Kedua, tak ada teladan baik dari orangtua, masyarakat dan negara. Kenyataannya hari ini pun pengaturan negara di berbagai aspek tidak berdasarkan pada syariat Islam. Tapi berdasarkan pemikiran manusia, padahal manusia adalah tempatnya salah dan khilaf. Bisa jadi bukan semata karena orangtua yang tak paham dengan agamanya, karena merekapun tak mendapatkan pendidikan agama yang benar, tapi juga karena tuntutan ekonomi pada akhirnya mencuri sebagian besar waktu mereka. Hingga tak ada waktu untuk menjalin kedekatan dengan anak.
Ketiga, tak ada hukuman yang jelas atas setiap tindakan penganiayaan. Apalagi jika pelakunya masih pelajar yang dianggap di bawah umur.
Sungguh hanya Islam yang bisa berlaku adil, batasan seseorang di bawah umur atau tidak adalah masa balighnya.
Salah menetapkan batasan, maka seperti hari inilah yang kita terima yaitu salah menghukumi. Ketika hukum tak tegas, maka kekerasan terhadap anak akan muncul.
Kendati belum ditetapkan sebagai tersangka, ketujuh pelaku terancam dijerat pasal 80 ayat (1) UU RI nomor 35 tahun 2014 tentang perubahan atas UU nomor 23 tahun 2002 tentang Perlindungan Anak. Bisa dipidana 3,6 tahun penjara dan denda Rp 72 juta.
Dalam Islam sanksi akan diberikan secara beragam sesuai dengan kadar penganiayaannya.

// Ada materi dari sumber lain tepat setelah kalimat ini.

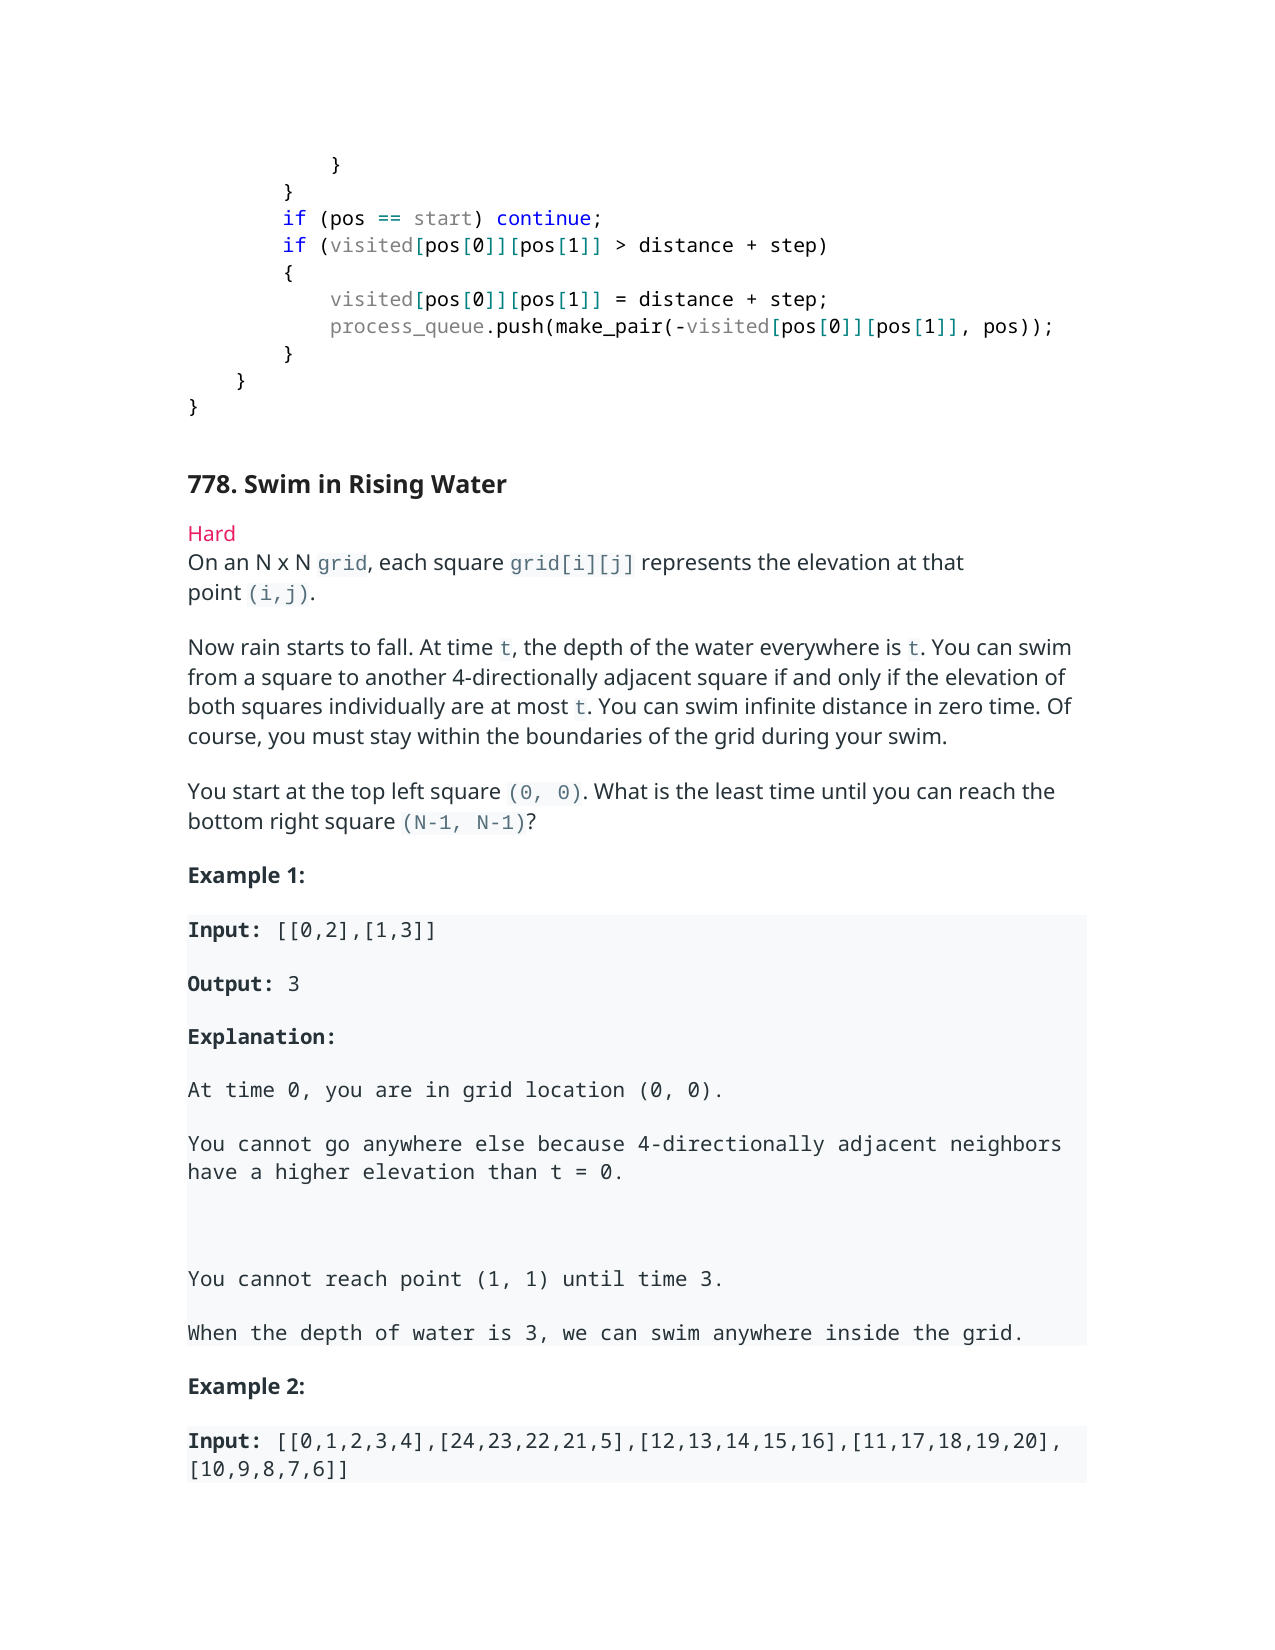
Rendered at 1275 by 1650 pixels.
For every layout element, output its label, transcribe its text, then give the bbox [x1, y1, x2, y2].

text Explanation: [187, 1022, 1087, 1051]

Hal ini bukan karena Islam kejam, namun di dalamnya sarat akan hikmah, yaitu agar pelaku jera dan bagi yang melihat tidak akan melakukan hal yang sama.
Berulangnya peristiwa bullying hingga penganiayaan di kalangan pelajar memang cukup memprihatinkan. Setiap tahun jumlahnya semakin bertambah. Maka tentu kita tak mungkin tinggal diam. Mungkin terbersit dalam hati,” Kan bukan anakku, kami baik-baik saja kok.” Namun jelas cepat atau lambat akan berdampak juga pada kita, paling ringan adalah munculnya rasa was-was melepaskan anak keluar rumah. Sebab tak ada penjaminan keamanan yang mampu meyakinkan kita. Maka, belum saatnyakah kita mengubah sistem hari ini kepada sistem ciptaan Allah Swt? Wallahu a’lam bish showab.